**Assigned task:**
Keep the wording of every entry exactly as it is while leaving the pictures out of your copy.

=-=-=

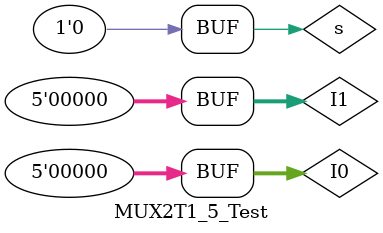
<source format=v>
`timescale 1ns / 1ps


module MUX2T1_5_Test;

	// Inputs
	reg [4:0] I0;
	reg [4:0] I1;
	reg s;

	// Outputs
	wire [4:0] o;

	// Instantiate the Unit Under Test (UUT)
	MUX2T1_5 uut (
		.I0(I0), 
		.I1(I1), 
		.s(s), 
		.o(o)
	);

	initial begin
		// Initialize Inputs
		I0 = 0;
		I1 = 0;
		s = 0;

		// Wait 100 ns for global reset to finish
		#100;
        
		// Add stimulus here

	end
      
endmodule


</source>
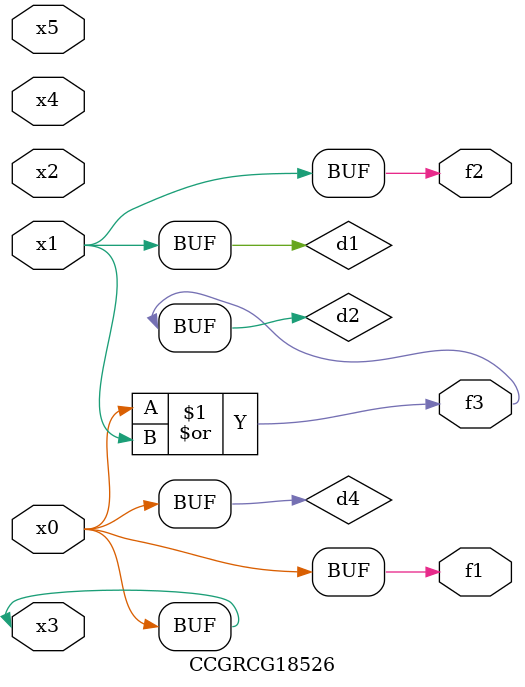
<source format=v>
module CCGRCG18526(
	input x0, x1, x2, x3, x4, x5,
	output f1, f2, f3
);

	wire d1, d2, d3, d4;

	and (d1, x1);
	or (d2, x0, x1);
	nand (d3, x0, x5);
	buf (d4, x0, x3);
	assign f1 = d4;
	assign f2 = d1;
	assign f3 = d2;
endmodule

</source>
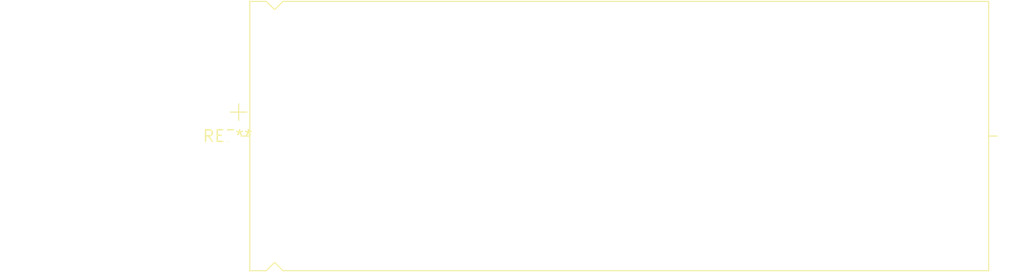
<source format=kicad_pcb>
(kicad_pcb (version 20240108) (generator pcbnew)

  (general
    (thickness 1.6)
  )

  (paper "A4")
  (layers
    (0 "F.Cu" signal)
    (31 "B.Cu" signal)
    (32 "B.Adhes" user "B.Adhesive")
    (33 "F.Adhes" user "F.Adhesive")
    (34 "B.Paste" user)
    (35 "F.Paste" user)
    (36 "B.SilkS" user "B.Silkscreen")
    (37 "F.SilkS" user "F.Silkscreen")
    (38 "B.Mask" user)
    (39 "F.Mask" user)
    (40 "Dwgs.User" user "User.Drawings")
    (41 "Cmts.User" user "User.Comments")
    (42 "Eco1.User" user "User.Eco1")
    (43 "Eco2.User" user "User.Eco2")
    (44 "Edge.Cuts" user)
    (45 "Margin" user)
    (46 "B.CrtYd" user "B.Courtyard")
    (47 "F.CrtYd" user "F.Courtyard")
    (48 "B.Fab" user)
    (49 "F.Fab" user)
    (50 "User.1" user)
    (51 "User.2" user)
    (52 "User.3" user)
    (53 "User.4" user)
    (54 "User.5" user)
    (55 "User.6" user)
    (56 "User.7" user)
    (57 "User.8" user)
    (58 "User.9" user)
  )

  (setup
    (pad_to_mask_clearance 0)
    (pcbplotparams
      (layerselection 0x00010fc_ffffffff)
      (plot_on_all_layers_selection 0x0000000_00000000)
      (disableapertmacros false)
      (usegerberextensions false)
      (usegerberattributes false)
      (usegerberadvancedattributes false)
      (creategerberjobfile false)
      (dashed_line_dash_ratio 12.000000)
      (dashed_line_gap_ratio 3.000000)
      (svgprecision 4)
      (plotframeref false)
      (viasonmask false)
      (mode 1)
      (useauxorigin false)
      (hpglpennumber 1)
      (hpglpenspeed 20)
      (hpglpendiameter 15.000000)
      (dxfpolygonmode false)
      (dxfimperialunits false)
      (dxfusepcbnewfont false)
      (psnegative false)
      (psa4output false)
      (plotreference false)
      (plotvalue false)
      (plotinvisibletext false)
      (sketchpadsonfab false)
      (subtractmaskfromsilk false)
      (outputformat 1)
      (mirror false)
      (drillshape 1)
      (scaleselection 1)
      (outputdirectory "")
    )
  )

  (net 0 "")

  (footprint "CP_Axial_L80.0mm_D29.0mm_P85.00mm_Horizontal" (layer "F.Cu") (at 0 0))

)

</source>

=-=-=

**Answer to the exercise:**
<source format=v>
`timescale 1ns / 1ps


module MUX2T1_5_Test;

	// Inputs
	reg [4:0] I0;
	reg [4:0] I1;
	reg s;

	// Outputs
	wire [4:0] o;

	// Instantiate the Unit Under Test (UUT)
	MUX2T1_5 uut (
		.I0(I0), 
		.I1(I1), 
		.s(s), 
		.o(o)
	);

	initial begin
		// Initialize Inputs
		I0 = 0;
		I1 = 0;
		s = 0;

		// Wait 100 ns for global reset to finish
		#100;
        
		// Add stimulus here

	end
      
endmodule


</source>
<source format=v>
module CCGRCG18526(
	input x0, x1, x2, x3, x4, x5,
	output f1, f2, f3
);

	wire d1, d2, d3, d4;

	and (d1, x1);
	or (d2, x0, x1);
	nand (d3, x0, x5);
	buf (d4, x0, x3);
	assign f1 = d4;
	assign f2 = d1;
	assign f3 = d2;
endmodule

</source>
<source format=kicad_pcb>
(kicad_pcb (version 20240108) (generator pcbnew)

  (general
    (thickness 1.6)
  )

  (paper "A4")
  (layers
    (0 "F.Cu" signal)
    (31 "B.Cu" signal)
    (32 "B.Adhes" user "B.Adhesive")
    (33 "F.Adhes" user "F.Adhesive")
    (34 "B.Paste" user)
    (35 "F.Paste" user)
    (36 "B.SilkS" user "B.Silkscreen")
    (37 "F.SilkS" user "F.Silkscreen")
    (38 "B.Mask" user)
    (39 "F.Mask" user)
    (40 "Dwgs.User" user "User.Drawings")
    (41 "Cmts.User" user "User.Comments")
    (42 "Eco1.User" user "User.Eco1")
    (43 "Eco2.User" user "User.Eco2")
    (44 "Edge.Cuts" user)
    (45 "Margin" user)
    (46 "B.CrtYd" user "B.Courtyard")
    (47 "F.CrtYd" user "F.Courtyard")
    (48 "B.Fab" user)
    (49 "F.Fab" user)
    (50 "User.1" user)
    (51 "User.2" user)
    (52 "User.3" user)
    (53 "User.4" user)
    (54 "User.5" user)
    (55 "User.6" user)
    (56 "User.7" user)
    (57 "User.8" user)
    (58 "User.9" user)
  )

  (setup
    (pad_to_mask_clearance 0)
    (pcbplotparams
      (layerselection 0x00010fc_ffffffff)
      (plot_on_all_layers_selection 0x0000000_00000000)
      (disableapertmacros false)
      (usegerberextensions false)
      (usegerberattributes false)
      (usegerberadvancedattributes false)
      (creategerberjobfile false)
      (dashed_line_dash_ratio 12.000000)
      (dashed_line_gap_ratio 3.000000)
      (svgprecision 4)
      (plotframeref false)
      (viasonmask false)
      (mode 1)
      (useauxorigin false)
      (hpglpennumber 1)
      (hpglpenspeed 20)
      (hpglpendiameter 15.000000)
      (dxfpolygonmode false)
      (dxfimperialunits false)
      (dxfusepcbnewfont false)
      (psnegative false)
      (psa4output false)
      (plotreference false)
      (plotvalue false)
      (plotinvisibletext false)
      (sketchpadsonfab false)
      (subtractmaskfromsilk false)
      (outputformat 1)
      (mirror false)
      (drillshape 1)
      (scaleselection 1)
      (outputdirectory "")
    )
  )

  (net 0 "")

  (footprint "CP_Axial_L80.0mm_D29.0mm_P85.00mm_Horizontal" (layer "F.Cu") (at 0 0))

)

</source>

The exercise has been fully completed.